The wizard of odd

Or, why too much Pet Sounds is a bad thing

During a recent VH1 documentary on the making of Fleetwood Mac's Rumours, Lindsey Buckingham sat behind the console, fiddling with knobs and dials until he managed to separate out each piece of one particular song. He isolated the vocal tracks, the myriad guitar lines, the bits and pieces of percussion, the elusive and indecipherable effects piled one on top of the other. Buckingham, like a mad surgeon, sliced open his creation to reveal the tiniest pieces inside--not just the heart and muscle, but every blood cell and excretion. And in the process, he absolutely ruined the mystery that is the very best rock and roll. Buckingham let us see how he put together his majestic record, when all he ever has to do is let us hear it.

And so it is with the long-delayed The Pet Sounds Sessions, a four-disc boxed set that spills Pet Sounds' guts all over the floor--every note repeated again and again, every vocal track and every run-through included, every Brian Wilson instruction and every mistake revealed. The box exists solely for fetishists, those who would seek to understand how Wilson constructed his masterpiece from beginning to end; it pulls back the curtain and reveals the midget standing on the ladder, stripping away the intrigue till Pet Sounds' 13 perfect songs become dozens and dozens of half-finished, start-and-stop-and-start templates. It's a how-to kit that comes with a 120-page instructional manual--not to mention two versions of the completed product itself, one in stereo and another in mono. Never before have we been given a chance to see a genius at work; never again will we want to.

Pet Sounds undoubtedly ranks high among the most important rock and roll records of the past 30 years--the record that inspired the Beatles to make Sgt. Pepper, the record that merged pop and psychedelia, the record that ushered teen music into adulthood. It's essential listening, especially for those who would dismiss the Beach Boys after witnessing the golden-oldies act now relegated to playing state fairs and summer festivals. Sometimes you can listen to Pet Sounds and it feels as though it's the place where pop music begins and where it ends, where joy turns to sorrow turns to near-suicide. It's an album of heartbreak and fear, filled with one man's songs about how he doesn't fit in, how he longs for escape to a place he will never find, how he longs for the sort of love he will never know. It's as much about surrender as celebration, and it's still surprising sometimes to discover how much of Brian Wilson's own twisted demons we call our own. Listen one more time to "God Only Knows" or "Don't Talk (Put Your Head on My Shoulder)" or "Wouldn't It Be Nice"--they're perfect love songs, teardrops on a smile.

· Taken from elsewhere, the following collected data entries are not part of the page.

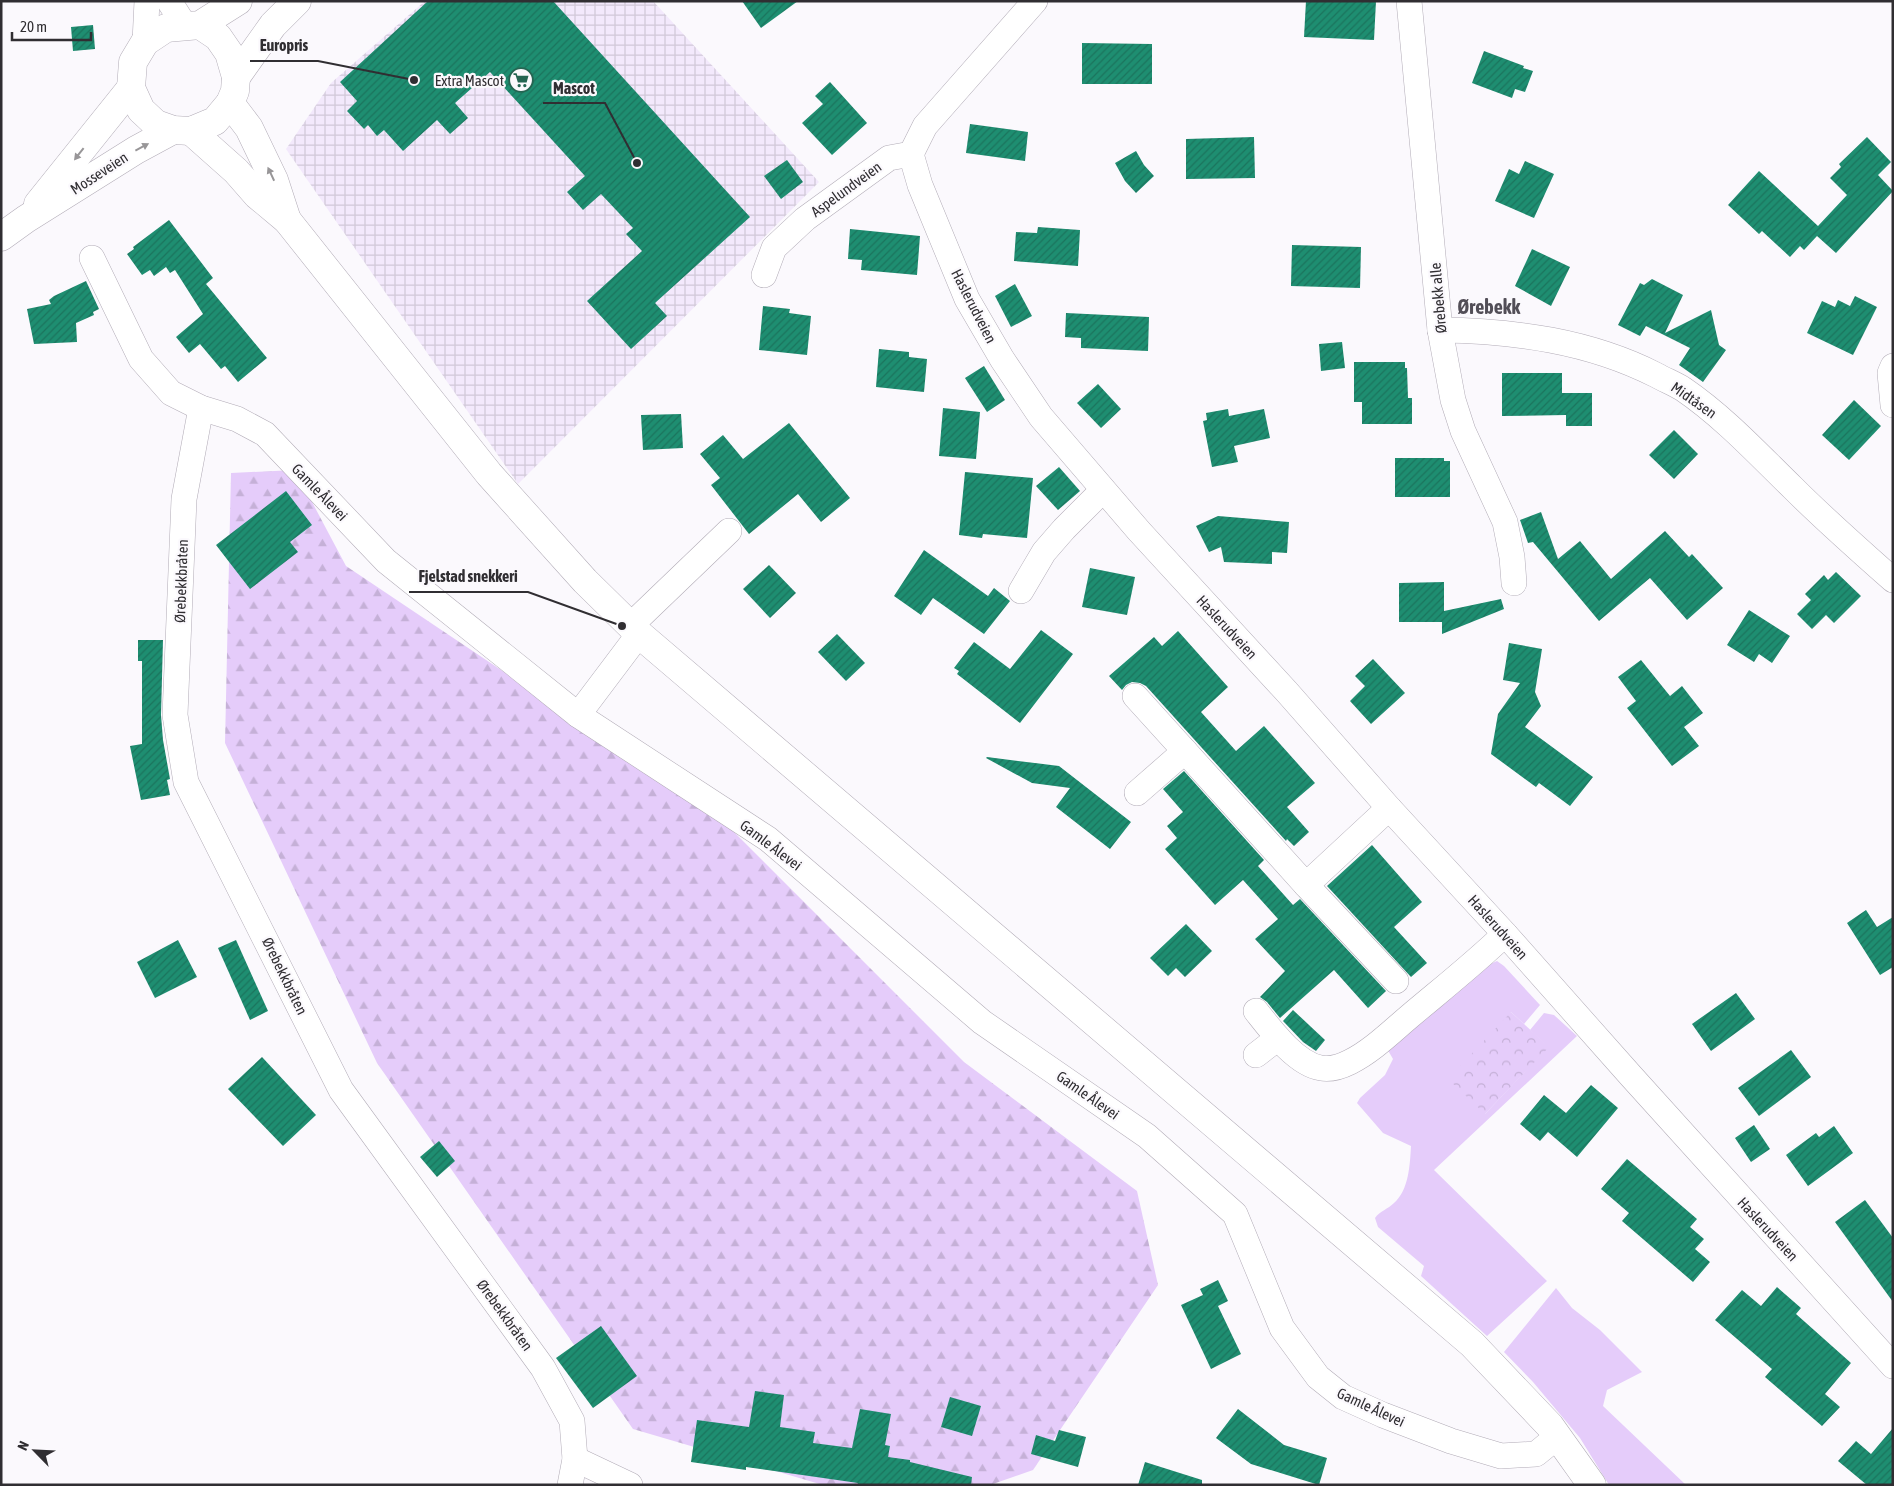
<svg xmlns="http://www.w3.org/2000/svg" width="1894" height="1486" font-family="'Asap Condensed',sans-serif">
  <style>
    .industrial { fill: url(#industrial-grid) }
    .grass { fill: #e5ccfa }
    .forest { fill: url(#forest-firs) }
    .park { fill: url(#park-crowns) }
    .building { fill: url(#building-hatch) }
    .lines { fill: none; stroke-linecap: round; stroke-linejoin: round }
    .minor-casing { stroke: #b2acb7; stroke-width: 26 }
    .major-casing { stroke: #b2acb7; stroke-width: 29 }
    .highway-casing { stroke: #b2acb7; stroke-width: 29 }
    .minor { stroke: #fff; stroke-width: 25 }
    .major { stroke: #fff; stroke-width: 28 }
    .highway { stroke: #fff; stroke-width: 28 }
    .oneway { fill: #989698 }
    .labels { text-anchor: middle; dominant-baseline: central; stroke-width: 4.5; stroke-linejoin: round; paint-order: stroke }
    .poi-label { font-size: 15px; fill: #302e32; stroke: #fbf9fd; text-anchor: end }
    .street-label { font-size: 15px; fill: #302e32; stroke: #fbf9fd }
    .district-label { font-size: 20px; font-weight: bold; fill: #524e57; stroke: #fbf9fd }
    .leader { fill: none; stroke: #302e32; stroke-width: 2 }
    .callout-dot { fill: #302e32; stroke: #fbf9fd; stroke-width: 2 }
    .callout-label { font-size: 16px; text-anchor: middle; font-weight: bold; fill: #302e32; stroke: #fbf9fd; stroke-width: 4.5; stroke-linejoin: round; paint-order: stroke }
  </style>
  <defs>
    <pattern id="industrial-grid" width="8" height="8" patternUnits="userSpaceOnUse" patternTransform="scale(1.25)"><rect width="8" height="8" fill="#f3e9fc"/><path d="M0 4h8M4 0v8" fill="none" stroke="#d1c8d8"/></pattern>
    <pattern id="forest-firs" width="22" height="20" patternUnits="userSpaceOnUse" patternTransform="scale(1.25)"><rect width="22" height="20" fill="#e5ccfa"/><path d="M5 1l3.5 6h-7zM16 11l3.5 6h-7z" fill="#c5b0d7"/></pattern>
    <pattern id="park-crowns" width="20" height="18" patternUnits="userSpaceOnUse" patternTransform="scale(1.25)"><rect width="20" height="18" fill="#e5ccfa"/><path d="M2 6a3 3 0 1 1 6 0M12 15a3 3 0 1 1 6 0" fill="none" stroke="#c5b0d7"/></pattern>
    <pattern id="building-hatch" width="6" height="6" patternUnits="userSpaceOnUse" patternTransform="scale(1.25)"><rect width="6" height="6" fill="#1e8e71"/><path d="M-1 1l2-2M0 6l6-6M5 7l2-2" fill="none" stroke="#1b745d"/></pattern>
  </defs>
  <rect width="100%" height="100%" fill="#fbf9fd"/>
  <path class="industrial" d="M425,1H653L819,182L518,484L286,149L331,83Z"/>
  <g class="grass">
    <path d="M1497,961L1504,966L1540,1005L1524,1024L1511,1012L1485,1114L1548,1047L1530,1030L1544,1013L1554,1015L1577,1036L1434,1170L1547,1281L1487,1336L1421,1276L1424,1266L1378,1227L1375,1218C1380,1211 1388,1209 1394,1203C1409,1190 1410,1164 1411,1146L1383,1133L1357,1103L1360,1098L1385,1075L1393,1059L1386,1047L1475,971Z"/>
    <path d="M1556,1288L1572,1308L1600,1330L1642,1372L1607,1390L1603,1406L1686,1485H1609L1580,1438L1533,1382L1504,1352Z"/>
  </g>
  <path class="forest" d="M295,470L346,566L717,815L964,1062L1137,1191L1158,1285L1033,1470L990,1485H823L633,1429L377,1063L225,743L231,473Z"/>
  <path class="park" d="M1511,1012L1549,1047L1485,1114L1448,1079Z"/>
  <g class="building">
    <path d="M428,1H553L750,217L655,303L667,316L631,349L587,301L642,251L626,234L633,228L601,194L583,210L567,192L585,176L490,72L455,103L468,118L450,134L437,120L403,151L384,130L377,136L368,125L364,129L347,111L357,101L340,82Z"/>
    <path d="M742,1H798L761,28Z"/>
    <path d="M1306,1H1376L1374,40L1304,37Z"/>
    <path d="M93,25L95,49L73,51L71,27Z"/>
    <path d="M1082,43L1152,44V84H1082Z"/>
    <path d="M1484,51L1524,66L1523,68L1533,71L1525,92L1515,89L1512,98L1472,83Z"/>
    <path d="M830,82L867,123L832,155L802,123L823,104L815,96Z"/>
    <path d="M970,124L1028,132L1025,161L966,153Z"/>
    <path d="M1254,137L1255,178L1186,179V139Z"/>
    <path d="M1867,137L1891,162L1878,175L1893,191L1836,253L1817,236L1804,250L1800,246L1790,257L1762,231L1759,234L1728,205L1759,171L1818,226L1847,195L1830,178L1841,167L1839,164Z"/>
    <path d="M1136,151L1144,165L1154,176L1136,193L1125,181L1115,163Z"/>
    <path d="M787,160L803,182L781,199L764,176Z"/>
    <path d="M1525,161L1554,174L1534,218L1495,201L1509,169L1519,174Z"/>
    <path d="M169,220L213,278L206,284L267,358L238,382L225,366L221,369L200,344L189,353L176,337L203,314L175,270L170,273L166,267L154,276L150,270L142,275L127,254L134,249L133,247Z"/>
    <path d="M1038,227L1080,230L1078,266L1014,261L1016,232L1037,233Z"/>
    <path d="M850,229L920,236L917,275L861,270L862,260L848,259Z"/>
    <path d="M1292,245L1361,247L1360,288L1291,286Z"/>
    <path d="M1532,249L1570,267L1551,306L1515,286Z"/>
    <path d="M1652,279L1683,295L1665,333L1711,310L1719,345L1726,350L1703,382L1679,365L1690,348L1646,326L1640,336L1618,325L1640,283L1644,285Z"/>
    <path d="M86,281L99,309L93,312L94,315L76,323L77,342L34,344L27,309L51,304L49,300L54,296Z"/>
    <path d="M1015,284L1032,316L1011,327L995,296Z"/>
    <path d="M1855,296L1877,307L1853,355L1807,333L1822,301L1835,307L1838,300L1850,306Z"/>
    <path d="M763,306L790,309L789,313L811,316L807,355L759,350Z"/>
    <path d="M1066,313L1149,317L1148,351L1081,348V338L1065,337Z"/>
    <path d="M1342,342L1345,368L1321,371L1319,344Z"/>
    <path d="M879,349L909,352V357L927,359L924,392L876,387Z"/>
    <path d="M1354,362H1405V368H1407L1408,398H1412V424H1362V402H1354Z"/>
    <path d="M984,366L1005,400L987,412L965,378Z"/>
    <path d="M1502,373H1562V393H1592V426H1566V415L1502,416Z"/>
    <path d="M1098,384L1121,409L1101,428L1077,403Z"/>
    <path d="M1854,400L1881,426L1849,460L1822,435Z"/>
    <path d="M943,408L980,412L976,459L939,456Z"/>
    <path d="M1228,409L1229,416L1264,409L1270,438L1234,446L1238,462L1212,467L1203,421L1207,420L1206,413Z"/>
    <path d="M681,414L683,448L643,450L641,415Z"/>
    <path d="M789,423L850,498L821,522L798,494L749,534L711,485L720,478L700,454L723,435L743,459Z"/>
    <path d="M1674,430L1698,454L1674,479L1649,455Z"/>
    <path d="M1395,458H1444V461H1450V497H1395Z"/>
    <path d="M1059,467L1080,491L1058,510L1036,486Z"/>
    <path d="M965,472L1033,478L1027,538L983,534L982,538L959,535Z"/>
    <path d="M286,491L312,525L290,542L298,552L250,589L216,545Z"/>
    <path d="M1541,512L1558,559L1580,541L1611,579L1665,531L1689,557L1692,554L1723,588L1687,620L1650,578L1599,621L1533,542L1528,543L1520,520Z"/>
    <path d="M1218,516L1289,522L1287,553L1272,552V564L1224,562L1221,547L1209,552L1196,526Z"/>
    <path d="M924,550L988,596L994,588L1010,601L984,634L933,598L921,615L894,596Z"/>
    <path d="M769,565L796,593L770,618L743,589Z"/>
    <path d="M1090,568L1135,577L1127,615L1082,607Z"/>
    <path d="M1836,572L1861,596L1834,623L1826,615L1812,629L1797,614L1811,600L1805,594L1824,575L1828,580Z"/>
    <path d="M1444,582V611L1501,599L1504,609L1442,634V622H1399V583Z"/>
    <path d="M1749,610L1790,636L1772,663L1759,654L1754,662L1727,645Z"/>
    <path d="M1041,630L1073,654L1020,723L957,674L959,671L954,668L974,642L1010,669Z"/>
    <path d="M1178,631L1228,687L1201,712L1236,751L1264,726L1315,783L1287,807L1309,832L1294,846L1287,839L1286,841L1146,686L1140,683L1132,682L1126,685L1122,690L1109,676L1154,637L1162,646Z"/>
    <path d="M837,634L865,663L846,681L818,652Z"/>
    <path d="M138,640H163L161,715L163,740L170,779L167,780L170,795L141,800L130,746L142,744V661H138Z"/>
    <path d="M1509,643L1542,649L1535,692L1541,706L1525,727L1593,777L1570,806L1539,783L1536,787L1491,754L1498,714L1520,683L1503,680Z"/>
    <path d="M1373,659L1405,693L1371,724L1350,701L1365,686L1355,676Z"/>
    <path d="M1641,660L1670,696L1682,686L1703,713L1684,727L1699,746L1672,766L1627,708L1636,701L1618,677Z"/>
    <path d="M987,757L1059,766L1131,822L1110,849L1056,807L1070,788L1032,783L986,758Z"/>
    <path d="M1184,771L1264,860L1258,866L1293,905L1300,899L1386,991L1368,1008L1334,970L1280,1018L1267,1002L1260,997L1285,971L1255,939L1278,919L1243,880L1215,905L1165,849L1177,838L1167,826L1183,812L1163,789Z"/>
    <path d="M1372,845L1422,902L1394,927L1427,963L1411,977L1327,886Z"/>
    <path d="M1866,910L1877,927L1893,917V967L1880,975L1847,923Z"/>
    <path d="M1186,924L1212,951L1185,977L1176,968L1168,976L1150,958Z"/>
    <path d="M178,940L197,977L155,998L137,962Z"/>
    <path d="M236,940L268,1011L250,1020L218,948Z"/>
    <path d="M1736,993L1755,1019L1711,1051L1692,1024Z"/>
    <path d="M1293,1010L1325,1040L1316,1051L1303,1042L1283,1021Z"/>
    <path d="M1791,1050L1811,1077L1759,1116L1738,1088Z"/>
    <path d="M262,1057L316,1115L283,1146L228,1089Z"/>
    <path d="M1591,1085L1618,1108L1577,1157L1548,1132L1540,1141L1520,1124L1544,1095L1566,1113Z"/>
    <path d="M1754,1125L1770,1149L1751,1162L1735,1138Z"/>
    <path d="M1834,1126L1853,1153L1808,1186L1786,1155L1816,1133L1819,1137Z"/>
    <path d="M439,1141L455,1161L437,1177L420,1157Z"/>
    <path d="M1627,1159L1697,1219L1690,1227L1704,1239L1695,1249L1710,1262L1693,1282L1622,1221L1629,1213L1601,1189Z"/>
    <path d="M1865,1200L1893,1238V1302L1835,1222Z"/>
    <path d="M1218,1280L1228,1301L1218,1306L1241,1354L1211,1369L1181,1305L1203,1295L1200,1289Z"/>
    <path d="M1777,1287L1801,1308L1796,1314L1851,1363L1825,1394L1840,1407L1822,1426L1765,1377L1772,1369L1715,1320L1742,1290L1761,1306Z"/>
    <path d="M601,1326L637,1376L593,1408L556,1358Z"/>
    <path d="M755,1391L784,1395L780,1427L815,1432L813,1443L852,1448L860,1409L891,1414L885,1445L890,1446L888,1457L910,1460V1462L972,1477L971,1485H857L858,1483L746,1467V1470L691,1462L697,1420L749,1427Z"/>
    <path d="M950,1397L981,1406L972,1436L941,1427Z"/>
    <path d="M1238,1409L1284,1445L1327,1458L1319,1485L1251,1464L1216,1438Z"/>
    <path d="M1893,1428V1485H1867L1838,1461L1856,1441L1871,1454Z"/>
    <path d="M1059,1430L1086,1437L1078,1467L1031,1454L1036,1435L1055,1441Z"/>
    <path d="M1145,1462L1202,1480V1485H1138Z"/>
  </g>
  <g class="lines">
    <g class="minor-casing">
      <g id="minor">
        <path d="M169,1L185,26"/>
        <path d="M1409,1L1440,330L1453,400L1463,431L1505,522L1512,557L1514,583"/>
        <path d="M145,42L147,1"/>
        <path d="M911,154L920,185L967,299L1002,359L1041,417L1139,531L1287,692L1389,808L1505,934L1631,1076L1893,1366"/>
        <path d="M92,258L141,359L171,393L201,408L237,419L265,434L386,561L578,715"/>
        <path d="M764,275L774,248L805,219L889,158L911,154L925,126L1035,1"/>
        <path d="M1440,330C1515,331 1589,341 1656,375C1665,380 1675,384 1683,389C1724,417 1758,454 1793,488C1825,520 1859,550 1893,580"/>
        <path d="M1893,366L1890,373L1893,405"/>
        <path d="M201,408L184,499L175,715L186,782L341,1090L543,1368L572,1421L575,1459L570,1485"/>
        <path d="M1021,591L1044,552L1064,529L1103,490"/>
        <path d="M630,626L729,531"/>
        <path d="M639,634L578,715L768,839L982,1022L1147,1136L1235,1214L1282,1328L1318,1377L1343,1397L1383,1415L1451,1441L1501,1456L1536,1454L1558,1436"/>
        <path d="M1135,696L1306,885L1389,808"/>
        <path d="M1137,793L1185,751"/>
        <path d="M1306,885L1396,981"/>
        <path d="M1256,1011C1271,1030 1296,1064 1321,1068C1331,1070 1340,1067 1350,1062C1372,1051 1391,1032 1410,1016C1442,989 1475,963 1505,934"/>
        <path d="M1256,1055L1278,1038"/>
        <path d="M575,1459L630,1485"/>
      </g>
    </g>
    <g class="major-casing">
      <g id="major">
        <path d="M230,103L249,128L274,180L287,220"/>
        <path d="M191,131L236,171L257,195L287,220L489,474L585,581L639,634L1472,1344L1550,1426L1592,1485"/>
      </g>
    </g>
    <g class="highway-casing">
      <g id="highway">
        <path d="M200,25L218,37L229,53L236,77L235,91L230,103L215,121L191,131L173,130L156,124L141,110L131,88L133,62L145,42L166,28L200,25L238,1"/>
        <path d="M236,77L273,25L297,1"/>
        <path d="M38,204L131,88"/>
        <path d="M1,237L26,219L136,150L173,130"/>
      </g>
    </g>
    <use href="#minor" class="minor"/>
    <use href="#major" class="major"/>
    <use href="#highway" class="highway"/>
  </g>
  <defs><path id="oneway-solid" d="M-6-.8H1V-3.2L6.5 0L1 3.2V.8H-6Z" transform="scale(1.25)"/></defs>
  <g class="oneway">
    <use href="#oneway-solid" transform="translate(142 147) rotate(-28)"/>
    <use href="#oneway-solid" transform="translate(79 154) rotate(128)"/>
    <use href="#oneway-solid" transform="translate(271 174) rotate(-115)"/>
  </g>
  <defs>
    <g id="supermarket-ring" transform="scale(1.25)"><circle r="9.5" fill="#fbf9fd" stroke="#256552" stroke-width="1.5"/><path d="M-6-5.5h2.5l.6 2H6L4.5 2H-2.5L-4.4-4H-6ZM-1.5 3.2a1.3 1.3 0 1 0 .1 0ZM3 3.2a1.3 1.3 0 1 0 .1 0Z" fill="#256552"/></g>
  </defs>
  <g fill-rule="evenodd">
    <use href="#supermarket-ring" x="521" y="80"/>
  </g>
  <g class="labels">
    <g class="poi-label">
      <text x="504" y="80">Extra Mascot</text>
    </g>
    <g class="street-label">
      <text transform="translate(99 173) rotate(-33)">Mosseveien</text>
      <text transform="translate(846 189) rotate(-36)">Aspelundveien</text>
      <text transform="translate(1438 298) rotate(-95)">Ørebekk alle</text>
      <text transform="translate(974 306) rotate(63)">Haslerudveien</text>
      <text transform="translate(1694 400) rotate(35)">Midtåsen</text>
      <text transform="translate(320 492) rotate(46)">Gamle Ålevei</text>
      <text transform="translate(181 581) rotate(-88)">Ørebekkbråten</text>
      <text transform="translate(1227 627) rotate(47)">Haslerudveien</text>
      <text transform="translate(771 845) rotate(37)">Gamle Ålevei</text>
      <text transform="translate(1498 927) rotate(48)">Haslerudveien</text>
      <text transform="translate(285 976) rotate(64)">Ørebekkbråten</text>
      <text transform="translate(1088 1095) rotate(35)">Gamle Ålevei</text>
      <text transform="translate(1768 1229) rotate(47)">Haslerudveien</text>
      <text transform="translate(505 1315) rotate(54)">Ørebekkbråten</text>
      <text transform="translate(1371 1407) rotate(25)">Gamle Ålevei</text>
    </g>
    <g class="district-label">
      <text x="1489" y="306">Ørebekk</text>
    </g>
  </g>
  <path class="leader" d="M414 80L318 61H250M637 163L605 103H543M622 626L528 592H409"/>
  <g class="callout-dot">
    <circle cx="414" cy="80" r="5"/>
    <circle cx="637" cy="163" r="5"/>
    <circle cx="622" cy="626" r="5"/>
  </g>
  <g class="callout-label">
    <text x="284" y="51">Europris</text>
    <text x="574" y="94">Mascot</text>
    <text x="468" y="582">Fjelstad snekkeri</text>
  </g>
  <rect width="1894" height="1486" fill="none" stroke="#302e32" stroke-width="5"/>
  <g transform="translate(35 1451) rotate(294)" stroke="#fbf9fd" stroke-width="4" paint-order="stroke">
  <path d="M0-4L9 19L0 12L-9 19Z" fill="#302e32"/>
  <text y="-8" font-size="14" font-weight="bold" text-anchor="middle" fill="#302e32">N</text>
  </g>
  <path d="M12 32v8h79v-8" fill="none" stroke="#302e32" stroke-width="2.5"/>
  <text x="20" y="32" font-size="15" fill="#302e32" stroke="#fbf9fd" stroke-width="4" paint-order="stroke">20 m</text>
</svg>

Pet Sounds was also about how Brian Wilson couldn't find the answers in drugs or religion--only in his music, this luxurious and textured sound that comes on like a whisper and leaves like a train. If anything, The Pet Sounds Sessions places you inside Wilson's anguished head for a moment, letting you (sort of) understand why he went this way instead of that way; you can hear him giving instructions to the myriad musicians piled into the studio, telling them to stop doing that and start doing this instead. Of course, there are reasons they leave this kind of stuff off records: Do you really want to see Georges Seurat put all those little dots to canvas, or would you rather just gaze at the finished painting and marvel at the effort?

The "Stack-O-Vocals" collected on Disc Three are the most rewarding moments: It's exhilarating to hear the unadorned, swelling harmonies of the Beach Boys, most of whom weren't too thrilled to sing Wilson's anguished lyrics after years of having so much fun, fun, fun. These cuts prove Pet Sounds wasn't only about the intricate arrangements: It was about the words, the angst, Brian Wilson's romance with pot and misery. The a cappella selections only underscore the lyrics; without the arrangements getting in the way, "Sloop John B" finally becomes less a folk standard performed Beach Boys-style and more about "the worst trip I've ever been on." Pet Sounds was one long bad trip, a comedown after so many highs.

Listening to The Pet Sounds Sessions isn't as rewarding as listening to the album alone; there's little pleasure to be gained from drowning in the details. Wilson understood that the best music came when you put the music and words together, when they formed that inexplicable third element--when the words made you think, the music made you feel, and the song made you whole. Whole--that's the way Pet Sounds should be heard, not in disconnected pieces. Whole--that's when it's a perfect masterpiece. Otherwise, it's just a perfect mess.